Attention-Based Fusion of Ultrashort Voice Utterances and Depth Videos for Multimodal Person Identification

Abderrazzaq Moufidi; David Rousseau; Pejman Rasti

doi:10.3390/s23135890

Attention-Based Fusion of Ultrashort Voice Utterances and Depth Videos for Multimodal Person Identification

Sensors (Basel). 2023 Jun 25;23(13):5890. doi: 10.3390/s23135890.

Authors

Abderrazzaq Moufidi^{1

2}, David Rousseau², Pejman Rasti^{1

2}

Affiliations

¹ Centre d'Études et de Recherche pour l'Aide à la Décision (CERADE), ESAIP, 18 Rue du 8 Mai 1945, 49124 Saint-Barthélemy-d'Anjou, France.
² Laboratoire Angevin de Recherche en Ingénierie des Systèmes (LARIS), UMR INRAe-IRHS, Université d'Angers, 62 Avenue Notre Dame du Lac, 49000 Angers, France.

Abstract

Multimodal deep learning, in the context of biometrics, encounters significant challenges due to the dependence on long speech utterances and RGB images, which are often impractical in certain situations. This paper presents a novel solution addressing these issues by leveraging ultrashort voice utterances and depth videos of the lip for person identification. The proposed method utilizes an amalgamation of residual neural networks to encode depth videos and a Time Delay Neural Network architecture to encode voice signals. In an effort to fuse information from these different modalities, we integrate self-attention and engineer a noise-resistant model that effectively manages diverse types of noise. Through rigorous testing on a benchmark dataset, our approach exhibits superior performance over existing methods, resulting in an average improvement of 10%. This method is notably efficient for scenarios where extended utterances and RGB images are unfeasible or unattainable.
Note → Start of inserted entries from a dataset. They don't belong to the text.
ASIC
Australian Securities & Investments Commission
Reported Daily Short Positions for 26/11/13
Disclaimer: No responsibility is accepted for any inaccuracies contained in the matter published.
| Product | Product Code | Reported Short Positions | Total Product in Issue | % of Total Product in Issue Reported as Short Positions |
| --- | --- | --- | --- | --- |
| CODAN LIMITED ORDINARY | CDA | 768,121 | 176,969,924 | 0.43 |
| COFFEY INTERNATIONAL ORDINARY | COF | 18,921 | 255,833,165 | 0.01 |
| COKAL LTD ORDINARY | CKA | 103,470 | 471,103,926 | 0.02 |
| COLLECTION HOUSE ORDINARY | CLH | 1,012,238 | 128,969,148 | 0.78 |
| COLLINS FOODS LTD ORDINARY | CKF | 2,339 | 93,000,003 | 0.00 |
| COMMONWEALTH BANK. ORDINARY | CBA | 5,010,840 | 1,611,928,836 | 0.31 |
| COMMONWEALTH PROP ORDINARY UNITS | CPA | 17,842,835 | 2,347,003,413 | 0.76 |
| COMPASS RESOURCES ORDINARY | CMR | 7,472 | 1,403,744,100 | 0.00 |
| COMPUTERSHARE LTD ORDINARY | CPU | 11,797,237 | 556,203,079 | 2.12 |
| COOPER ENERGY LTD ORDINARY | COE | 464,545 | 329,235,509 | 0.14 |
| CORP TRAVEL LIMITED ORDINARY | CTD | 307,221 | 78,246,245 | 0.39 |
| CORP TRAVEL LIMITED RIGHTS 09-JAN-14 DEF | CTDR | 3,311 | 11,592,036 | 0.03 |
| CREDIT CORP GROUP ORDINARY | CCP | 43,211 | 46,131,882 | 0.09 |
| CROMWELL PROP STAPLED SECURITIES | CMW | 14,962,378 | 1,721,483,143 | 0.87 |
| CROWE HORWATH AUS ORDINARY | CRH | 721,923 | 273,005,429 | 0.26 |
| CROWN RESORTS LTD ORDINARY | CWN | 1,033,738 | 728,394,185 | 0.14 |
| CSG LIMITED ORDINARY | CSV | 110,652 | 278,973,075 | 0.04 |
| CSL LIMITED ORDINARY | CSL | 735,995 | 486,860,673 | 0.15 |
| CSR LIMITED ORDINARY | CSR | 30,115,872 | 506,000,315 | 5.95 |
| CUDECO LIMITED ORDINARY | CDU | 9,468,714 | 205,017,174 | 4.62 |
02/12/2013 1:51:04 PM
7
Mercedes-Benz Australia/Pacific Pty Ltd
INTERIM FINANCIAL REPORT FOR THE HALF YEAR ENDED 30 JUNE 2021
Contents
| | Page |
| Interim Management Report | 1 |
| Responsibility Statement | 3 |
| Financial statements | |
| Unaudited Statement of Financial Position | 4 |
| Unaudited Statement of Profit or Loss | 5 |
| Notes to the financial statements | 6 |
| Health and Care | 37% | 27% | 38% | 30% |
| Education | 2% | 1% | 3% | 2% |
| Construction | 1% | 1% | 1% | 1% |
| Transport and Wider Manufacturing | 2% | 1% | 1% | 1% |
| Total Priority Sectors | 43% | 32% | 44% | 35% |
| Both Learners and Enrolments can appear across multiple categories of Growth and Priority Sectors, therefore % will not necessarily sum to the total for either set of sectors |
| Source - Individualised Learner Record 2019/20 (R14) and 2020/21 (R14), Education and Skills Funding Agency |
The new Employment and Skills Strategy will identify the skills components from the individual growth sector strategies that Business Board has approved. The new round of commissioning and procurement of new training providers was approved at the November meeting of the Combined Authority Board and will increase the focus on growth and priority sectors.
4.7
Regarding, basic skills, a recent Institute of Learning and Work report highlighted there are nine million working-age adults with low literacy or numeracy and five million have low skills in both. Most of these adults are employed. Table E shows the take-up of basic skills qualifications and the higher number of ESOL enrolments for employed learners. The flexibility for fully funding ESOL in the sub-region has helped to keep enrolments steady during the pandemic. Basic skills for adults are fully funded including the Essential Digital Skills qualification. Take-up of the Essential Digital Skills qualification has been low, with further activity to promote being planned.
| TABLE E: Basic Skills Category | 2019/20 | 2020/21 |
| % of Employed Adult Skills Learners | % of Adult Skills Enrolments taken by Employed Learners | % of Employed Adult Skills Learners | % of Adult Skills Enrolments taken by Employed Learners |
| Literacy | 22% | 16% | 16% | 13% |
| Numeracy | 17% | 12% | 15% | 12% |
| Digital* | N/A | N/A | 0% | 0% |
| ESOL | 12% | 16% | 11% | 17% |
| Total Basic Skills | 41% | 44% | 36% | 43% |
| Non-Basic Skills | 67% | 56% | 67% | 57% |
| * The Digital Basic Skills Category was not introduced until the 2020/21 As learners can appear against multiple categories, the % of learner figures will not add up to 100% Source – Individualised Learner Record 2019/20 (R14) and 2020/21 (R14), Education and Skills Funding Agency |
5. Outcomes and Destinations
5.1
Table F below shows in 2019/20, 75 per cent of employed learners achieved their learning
Furthermore, its potential extends to various multimodal applications beyond just person identification.

Keywords: depth images; late fusion; lip identification; multimodality; spatiotemporal; speaker identification.

MeSH terms

Biometry
Humans
Neural Networks, Computer
Noise
Videotape Recording
Voice*

Grants and funding

The PhD grant of A. M. is funded by Angers Loire Metropole (ALM).